Print

Print


Hi Mario,

> >> I've got a question about recent optimizations in lcg-ce (addition of
> >> globus-gass-cache-marshal and globus-job-manager-marshal) - it has  
> >> been
> >> said that configuration files can be found in globus/etc location,  
> >> but I
> >> didn't manage to find any documentation about what that configuration
> >> actually mean or does. Any hints? I suspect that our current cluster
> >> problem might be related to the configuration of this new piece of  
> >> software.
> >
> > What problems?  The SAM tests appear to be working fine.
> 
> Latest example:
> 
> [link to SAM job submission error page]

The error was this:

    Globus error 94: the jobmanager does not accept any new requests
    (shutting down)

Did you check its Wiki page:

http://goc.grid.sinica.edu.tw/gocwiki/Globus_error_94%3A_the_jobmanager_does_not_accept_any_new_requests_%28shutting_down%29

In particular note that the batch system can be in bad shape for _some_
users, e.g. if the user ran out of disk quota.

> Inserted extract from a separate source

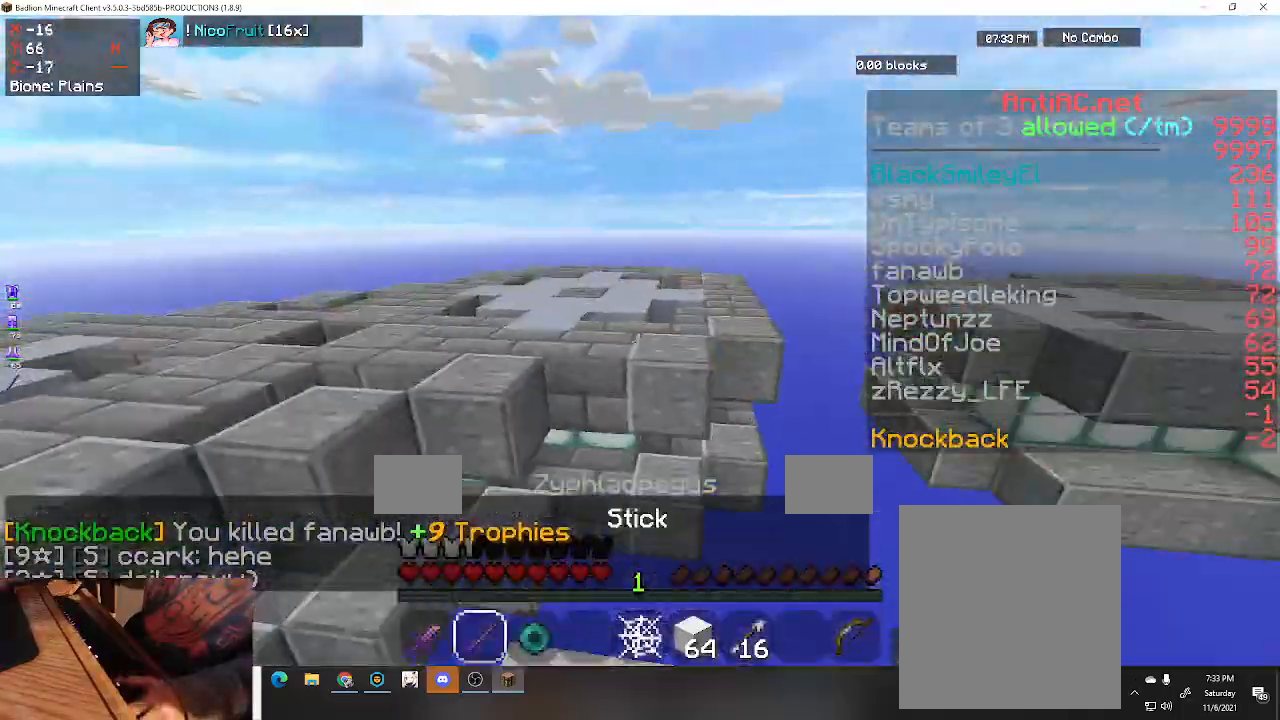
{"keys": ["a", "w"], "events": [[100, "space", "down"], [400, "space", "up"]]}
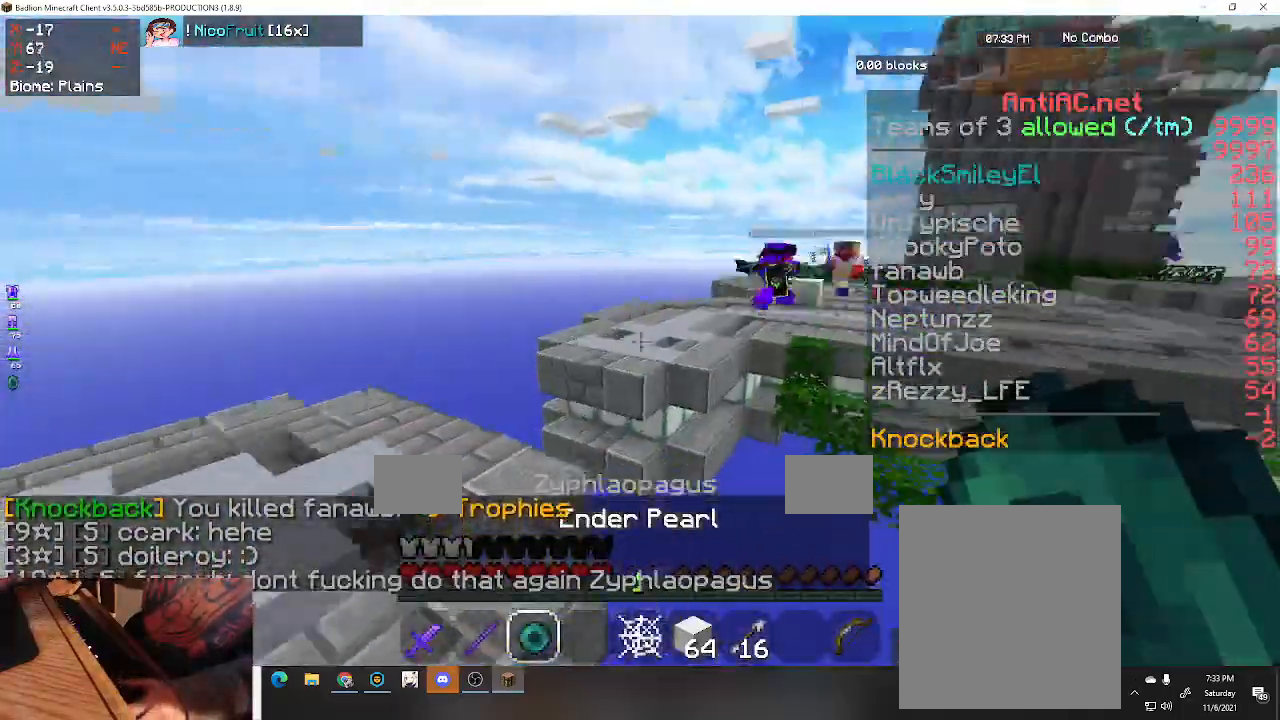
{"keys": ["a", "w"], "events": []}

> However for 3 weeks we have been struggling with that particular  
> error. It comes and goes as it pleases and sometimes takes the cluster  
> offline for almost days. The CE has been reconfigured now and it seems  
> to help to some extent, but not 100%. Until today evening we were also  
> in the FCR because of it. I guess the late success of SAM has removed  
> us from FCR for now.